Je ne me souciais plus de rien : ni du froid, ni du mur qui me râpait la joue, ni de la possibilité que quelqu’un tourne au coin et nous trouve comme ça, la jupe relevée et la chatte pleine de la bite d’un autre. Il a passé une main devant moi et a retrouvé mon clitoris, le frottant en cercles tout en continuant à me la mettre par derrière. C’était trop. Je me suis mordu l’avant-bras pour ne pas crier et j’ai joui dans un long tremblement qui m’est monté des pieds, lui serrant la bite de spasmes à l’intérieur.
— Tu me serres de partout — a-t-il haleté —. Je vais jouir.
— Dedans — l’ai-je supplié, sans réfléchir —. Jouis dedans.
Il m’a planté les mains dans les hanches, m’a pilonnée encore trois ou quatre fois, de plus en plus profond, et j’ai senti son corps se tendre puis la chaleur déborder en moi en jets brûlants qui m’ont rempli la chatte. Il est resté en moi un bon moment, bougeant lentement, se vidant complètement. Quand il me l’a enfin retirée, j’ai senti la semence couler à l’intérieur de ma cuisse, et je suis restée une seconde agrippée à lui contre le mur, essoufflée, en sueur, le cœur prêt à me sortir de la poitrine.

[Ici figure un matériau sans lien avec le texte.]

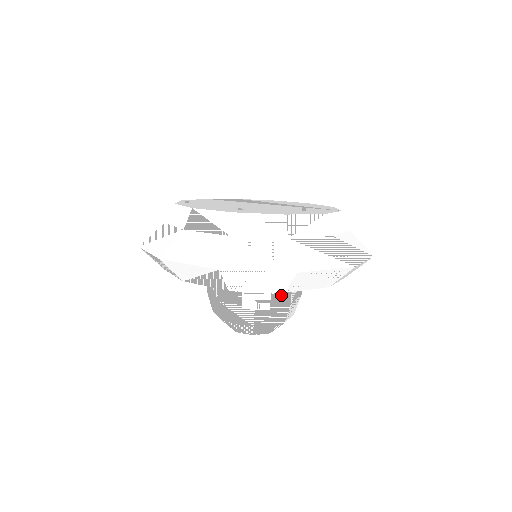
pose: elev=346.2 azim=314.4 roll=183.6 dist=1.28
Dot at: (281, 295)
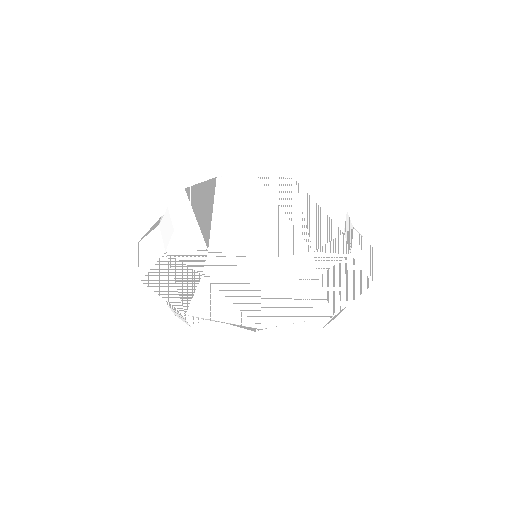
Dot at: occluded
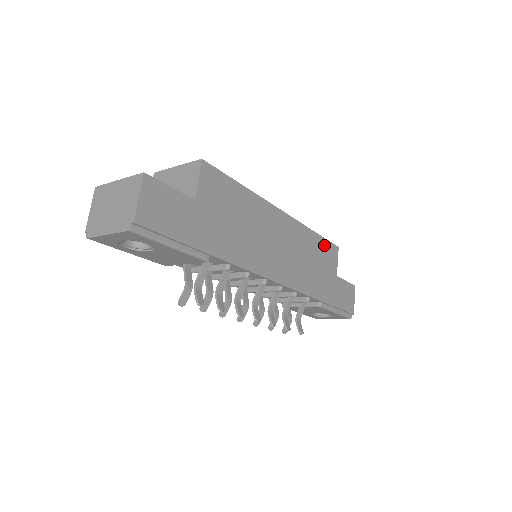
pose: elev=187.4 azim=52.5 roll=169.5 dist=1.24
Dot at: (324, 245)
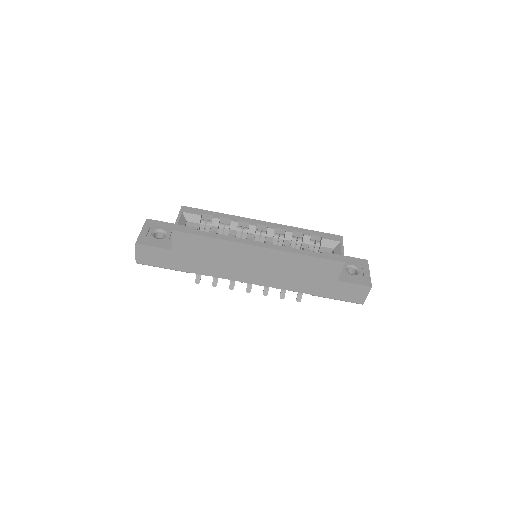
Dot at: (319, 262)
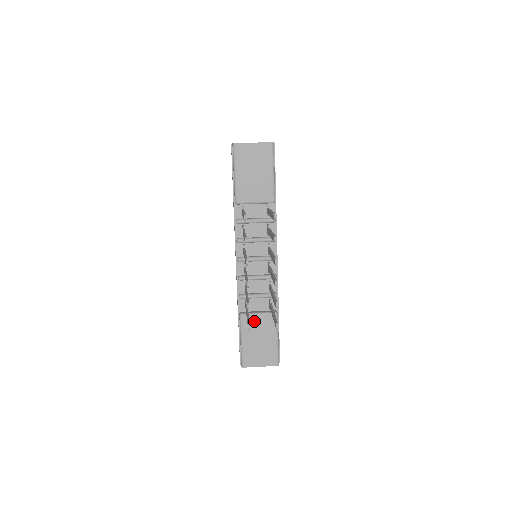
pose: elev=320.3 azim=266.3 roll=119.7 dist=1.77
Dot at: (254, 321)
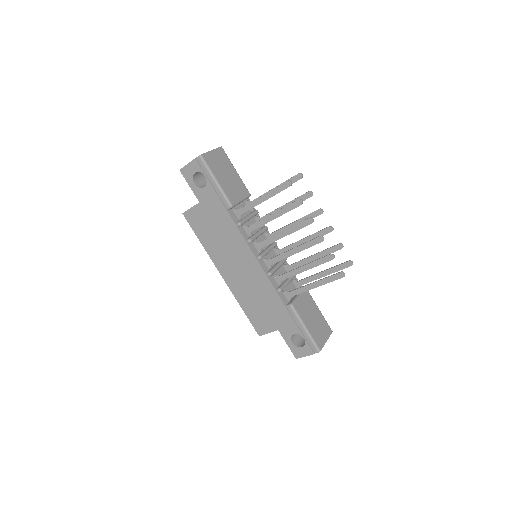
Dot at: (301, 304)
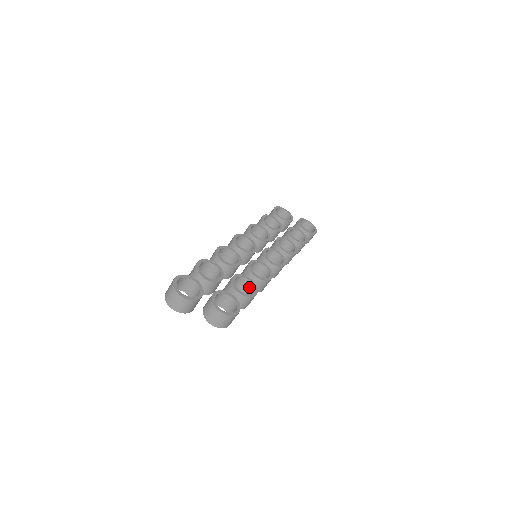
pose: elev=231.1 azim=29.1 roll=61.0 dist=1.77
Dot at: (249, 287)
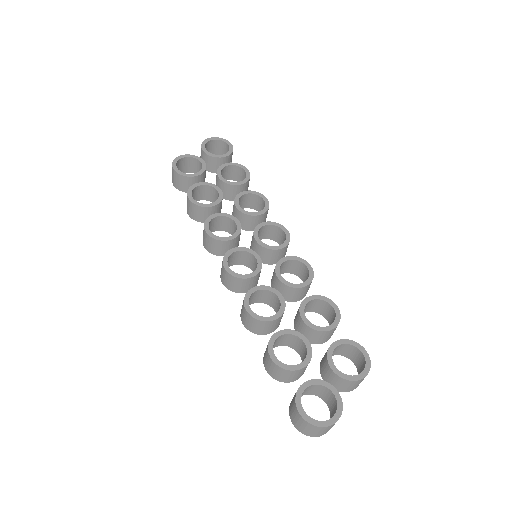
Dot at: (314, 304)
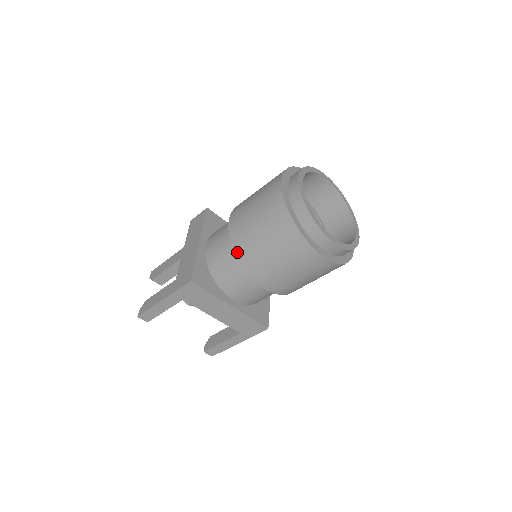
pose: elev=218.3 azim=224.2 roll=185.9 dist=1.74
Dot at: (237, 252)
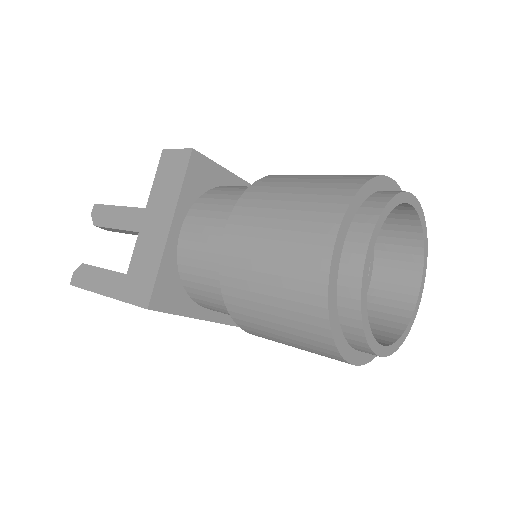
Dot at: (226, 299)
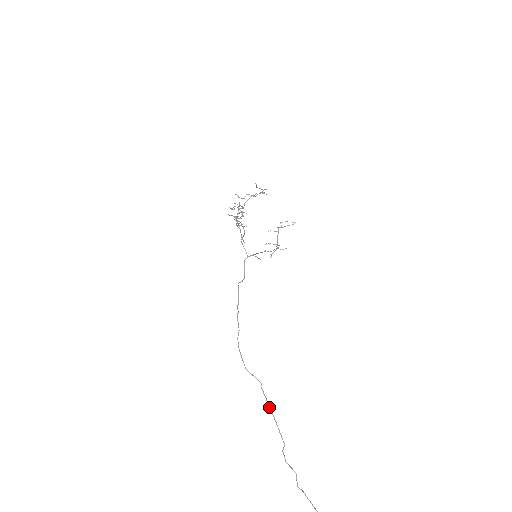
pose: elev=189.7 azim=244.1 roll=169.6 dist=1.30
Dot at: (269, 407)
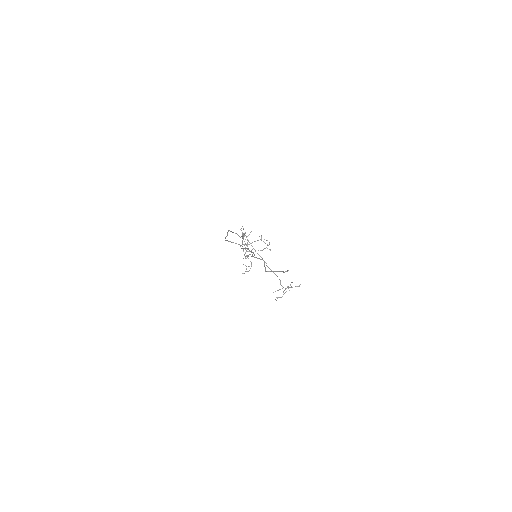
Dot at: (244, 248)
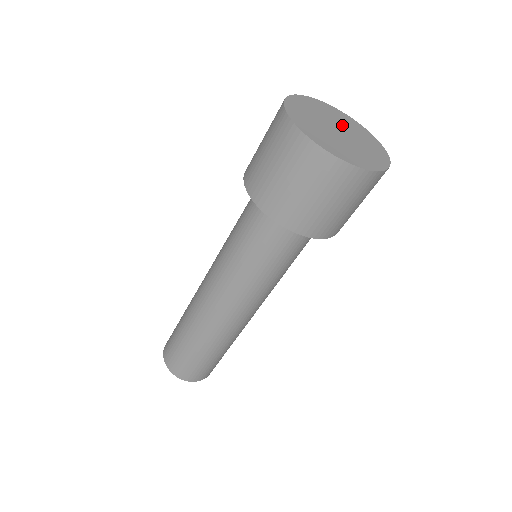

Je n’ai pas eu le temps de reprendre mon souffle que Camila nous a crié depuis la salle qu’on devait y aller. Je me suis rhabillée à la hâte, j’ai remis comme j’ai pu mon tanga déchiré, j’ai baissé ma robe et nous sommes sorties comme si de rien n’était, les cuisses collantes et la chatte encore palpitante. J’ai dit au revoir à Damián avec un baiser, et en me retournant il m’a donné une bonne tape sur la fesse et a ri.
— Pourquoi tu es toute rouge ? — m’a demandé Camila dès qu’on a été seules.
— Pour rien — ai-je dit.
— Bien sûr. Au moins, remets ta robe correctement, on voit tout. Et tu pues le sperme jusqu’au coin de la rue.
Je n’ai pas pu m’empêcher de rire, et avec ça je lui ai déjà dit ce qu’elle devait savoir.
— Et toi avec Sebastián, alors ? — lui ai-je renvoyé.
— Je lui ai sucé la bite entière. Il m’a joui dans la bouche et j’ai tout avalé — a-t-elle répondu, parfaitement tranquille, et nous avons toutes les deux éclaté de rire.
***
Nous sommes rentrées à la maison par la rue sombre. Je sentais encore mon corps en feu, les vêtements collés à la peau, le sperme de Damián qui me coulait lentement à l’intérieur de la cuisse à chacun de mes pas, le souvenir encore tout frais de chaque coup de reins. Le lendemain, au lycée, la moitié de l’école savait déjà ce qui s’était passé. Le surveillant s’était chargé de répandre la rumeur avec tous les détails qu’il avait inventés, et je n’ai jamais revu Damián. On se moquait de moi dans les couloirs, on disait qu’on m’avait utilisée puis jetée.
Et c’est possible. Mais la vérité, c’est que cet après-midi-là, je suis entrée dans ce lycée en sachant exactement quelle bite allait me baiser, et j’en suis sortie sans le moindre regret. La réputation, je me la suis gagnée toute seule, et pendant longtemps je l’ai portée sans que ça me pèse trop. Pour le surveillant et pour ce qui est arrivé après — comment j’ai fini à genoux devant lui pour qu’il ferme sa gueule —, je vous le raconterai une autre fois.